La libertad y los cigarrillos

Por Peter Singer

Las discusiones sobre hasta dónde puede llegar el Estado para favorecer la salud de su población suelen empezar con un principio de John Stuart Mill, según el cual la capacidad coercitiva del Estado debe limitarse a acciones que impidan hacer daño a otros. En la actualidad, Mill podría aceptar requisitos de avisos sanitarios en los paquetes [de cigarrillos], incluso ilustraciones gráficas de pulmones enfermos, si esto ayudara a las personas a tener clara la decisión que están tomando; pero rechazaría cualquier prohibición.

En todo caso, la defensa de Mill de la libertad individual presupone que los individuos son los mejores jueces y guardianes de sus intereses, idea que hoy día raya en el candor. La creación de las técnicas publicitarias modernas indica una diferencia importante entre la época de Mill y la nuestra. Las empresas han aprendido a vender productos dañinos recurriendo a nuestros inconscientes deseos de estatus, atractivo y aceptación social. Como consecuencia de ello, nos sentimos atraídos por un producto sin saber muy bien por qué.

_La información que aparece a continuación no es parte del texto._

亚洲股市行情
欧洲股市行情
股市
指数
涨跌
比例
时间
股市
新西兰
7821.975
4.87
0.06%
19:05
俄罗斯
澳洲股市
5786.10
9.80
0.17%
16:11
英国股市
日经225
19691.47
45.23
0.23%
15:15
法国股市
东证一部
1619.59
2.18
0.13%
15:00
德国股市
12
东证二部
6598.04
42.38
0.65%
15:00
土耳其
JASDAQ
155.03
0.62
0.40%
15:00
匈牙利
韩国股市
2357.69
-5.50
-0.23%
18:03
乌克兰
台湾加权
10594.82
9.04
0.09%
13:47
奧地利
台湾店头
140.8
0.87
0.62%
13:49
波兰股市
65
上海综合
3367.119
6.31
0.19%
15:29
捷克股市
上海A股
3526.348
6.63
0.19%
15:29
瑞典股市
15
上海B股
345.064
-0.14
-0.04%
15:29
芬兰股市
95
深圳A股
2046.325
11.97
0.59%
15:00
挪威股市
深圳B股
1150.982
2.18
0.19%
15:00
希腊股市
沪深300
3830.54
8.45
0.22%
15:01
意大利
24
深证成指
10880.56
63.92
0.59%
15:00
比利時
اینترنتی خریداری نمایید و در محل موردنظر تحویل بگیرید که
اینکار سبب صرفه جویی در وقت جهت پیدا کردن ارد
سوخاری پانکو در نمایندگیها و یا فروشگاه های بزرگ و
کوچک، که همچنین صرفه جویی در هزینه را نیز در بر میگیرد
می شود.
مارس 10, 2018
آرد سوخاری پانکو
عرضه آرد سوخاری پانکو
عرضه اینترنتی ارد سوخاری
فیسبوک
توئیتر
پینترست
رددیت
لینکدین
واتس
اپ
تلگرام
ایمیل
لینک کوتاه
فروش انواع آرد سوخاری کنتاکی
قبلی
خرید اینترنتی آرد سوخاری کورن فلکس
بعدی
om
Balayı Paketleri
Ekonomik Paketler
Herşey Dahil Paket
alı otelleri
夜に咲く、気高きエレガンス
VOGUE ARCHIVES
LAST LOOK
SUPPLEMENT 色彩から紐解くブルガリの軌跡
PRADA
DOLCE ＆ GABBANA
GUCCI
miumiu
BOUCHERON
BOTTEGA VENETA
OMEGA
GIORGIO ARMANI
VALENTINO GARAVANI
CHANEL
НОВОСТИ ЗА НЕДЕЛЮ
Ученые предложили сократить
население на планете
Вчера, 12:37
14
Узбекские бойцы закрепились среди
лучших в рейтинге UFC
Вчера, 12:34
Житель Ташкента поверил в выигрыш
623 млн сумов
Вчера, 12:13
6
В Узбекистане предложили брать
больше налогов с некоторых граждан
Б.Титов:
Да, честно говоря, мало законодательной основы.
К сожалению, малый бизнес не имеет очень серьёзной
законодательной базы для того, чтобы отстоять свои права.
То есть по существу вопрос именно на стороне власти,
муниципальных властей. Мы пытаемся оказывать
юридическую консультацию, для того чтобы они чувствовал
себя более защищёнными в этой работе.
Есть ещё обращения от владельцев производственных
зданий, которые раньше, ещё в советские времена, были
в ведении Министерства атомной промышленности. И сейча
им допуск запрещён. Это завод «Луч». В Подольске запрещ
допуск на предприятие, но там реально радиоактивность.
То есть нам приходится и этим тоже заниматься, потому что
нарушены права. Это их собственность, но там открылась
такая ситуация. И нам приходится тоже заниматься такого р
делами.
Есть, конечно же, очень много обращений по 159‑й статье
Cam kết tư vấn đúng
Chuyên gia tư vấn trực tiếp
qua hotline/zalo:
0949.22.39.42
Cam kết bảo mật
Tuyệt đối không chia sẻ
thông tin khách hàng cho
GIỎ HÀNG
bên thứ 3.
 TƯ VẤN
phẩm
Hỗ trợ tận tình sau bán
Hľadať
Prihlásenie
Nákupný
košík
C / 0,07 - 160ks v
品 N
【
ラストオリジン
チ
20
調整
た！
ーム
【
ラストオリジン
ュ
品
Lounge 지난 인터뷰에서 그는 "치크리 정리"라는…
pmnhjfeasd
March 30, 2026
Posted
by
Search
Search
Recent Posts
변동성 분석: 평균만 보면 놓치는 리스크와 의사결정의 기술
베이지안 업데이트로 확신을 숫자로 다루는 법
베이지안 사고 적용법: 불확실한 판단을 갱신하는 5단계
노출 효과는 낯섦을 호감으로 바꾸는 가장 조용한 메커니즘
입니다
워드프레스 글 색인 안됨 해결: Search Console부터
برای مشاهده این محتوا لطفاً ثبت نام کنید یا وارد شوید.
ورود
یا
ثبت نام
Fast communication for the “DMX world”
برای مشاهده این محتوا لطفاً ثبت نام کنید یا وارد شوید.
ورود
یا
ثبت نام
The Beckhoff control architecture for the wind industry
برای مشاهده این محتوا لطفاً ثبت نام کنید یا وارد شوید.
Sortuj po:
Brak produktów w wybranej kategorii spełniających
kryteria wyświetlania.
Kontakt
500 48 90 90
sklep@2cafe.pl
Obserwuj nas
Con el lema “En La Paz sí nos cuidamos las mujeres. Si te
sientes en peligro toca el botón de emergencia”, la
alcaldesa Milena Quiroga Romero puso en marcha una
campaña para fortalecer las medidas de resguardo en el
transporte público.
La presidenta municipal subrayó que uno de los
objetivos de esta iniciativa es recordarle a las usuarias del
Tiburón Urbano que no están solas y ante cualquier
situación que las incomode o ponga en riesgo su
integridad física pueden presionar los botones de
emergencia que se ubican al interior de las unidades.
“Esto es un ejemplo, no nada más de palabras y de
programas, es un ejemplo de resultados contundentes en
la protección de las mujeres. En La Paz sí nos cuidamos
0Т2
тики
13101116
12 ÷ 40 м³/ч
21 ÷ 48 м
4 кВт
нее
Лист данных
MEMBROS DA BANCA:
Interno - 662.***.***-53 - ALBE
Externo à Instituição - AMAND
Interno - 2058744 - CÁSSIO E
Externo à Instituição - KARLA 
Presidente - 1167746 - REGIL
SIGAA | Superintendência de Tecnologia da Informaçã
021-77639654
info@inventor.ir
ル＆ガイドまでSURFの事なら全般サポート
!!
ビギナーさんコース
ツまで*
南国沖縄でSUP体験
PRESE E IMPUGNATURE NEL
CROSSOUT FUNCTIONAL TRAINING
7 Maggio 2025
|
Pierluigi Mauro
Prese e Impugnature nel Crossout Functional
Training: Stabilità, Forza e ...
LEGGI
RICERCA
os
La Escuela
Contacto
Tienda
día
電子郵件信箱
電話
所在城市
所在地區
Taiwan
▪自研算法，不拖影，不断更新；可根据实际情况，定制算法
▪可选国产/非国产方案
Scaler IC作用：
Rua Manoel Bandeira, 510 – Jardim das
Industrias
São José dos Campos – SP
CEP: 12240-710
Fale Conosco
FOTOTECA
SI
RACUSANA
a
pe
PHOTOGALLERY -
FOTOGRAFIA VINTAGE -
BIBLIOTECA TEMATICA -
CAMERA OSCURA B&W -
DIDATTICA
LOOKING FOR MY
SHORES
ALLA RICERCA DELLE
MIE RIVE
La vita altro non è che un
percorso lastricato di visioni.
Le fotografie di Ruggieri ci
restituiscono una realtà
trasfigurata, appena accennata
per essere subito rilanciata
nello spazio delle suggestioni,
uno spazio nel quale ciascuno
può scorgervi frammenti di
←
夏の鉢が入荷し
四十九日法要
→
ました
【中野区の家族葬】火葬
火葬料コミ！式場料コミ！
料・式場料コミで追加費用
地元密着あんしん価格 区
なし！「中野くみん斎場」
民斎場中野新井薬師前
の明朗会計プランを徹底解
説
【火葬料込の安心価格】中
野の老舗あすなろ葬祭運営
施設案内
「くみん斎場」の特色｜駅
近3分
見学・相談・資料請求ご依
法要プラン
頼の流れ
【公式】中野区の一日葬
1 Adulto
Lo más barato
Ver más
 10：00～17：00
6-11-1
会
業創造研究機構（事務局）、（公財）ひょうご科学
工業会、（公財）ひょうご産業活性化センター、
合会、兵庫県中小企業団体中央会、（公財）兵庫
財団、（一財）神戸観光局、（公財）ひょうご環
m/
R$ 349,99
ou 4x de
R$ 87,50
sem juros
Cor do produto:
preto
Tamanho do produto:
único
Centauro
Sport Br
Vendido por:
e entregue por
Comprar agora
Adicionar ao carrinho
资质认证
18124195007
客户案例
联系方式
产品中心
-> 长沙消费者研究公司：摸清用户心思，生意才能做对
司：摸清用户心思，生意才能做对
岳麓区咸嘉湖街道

Y los fabricantes de cigarrillos han aprendido a manipular las propiedades de su mercancía para elevar al máximo su condición adictiva.

Las imágenes gráficas del daño provocado por el tabaco pueden contrarrestar el poder de estas apelaciones al subconsciente y, de este modo, facilitar una decisión más reflexiva y ayudar a la gente a atenerse a la resolución de dejar de fumar. Por tanto, en vez de rechazar estas leyes con el argumento de que restringen la libertad, deberíamos apoyarlas por su utilidad para igualar las condiciones entre los individuos y las grandes empresas que no tienen intención alguna de basarse en nuestra capacidad para razonar y reflexionar. La exigencia de que los cigarrillos se vendan en paquetes simples con advertencias sanitarias e imágenes gráficas equivale a legislar sobre igualdad de oportunidades para el ser racional que llevamos dentro.

Singer, P. (2016), Ética para el mundo real, Antoni Bosch, Barcelona.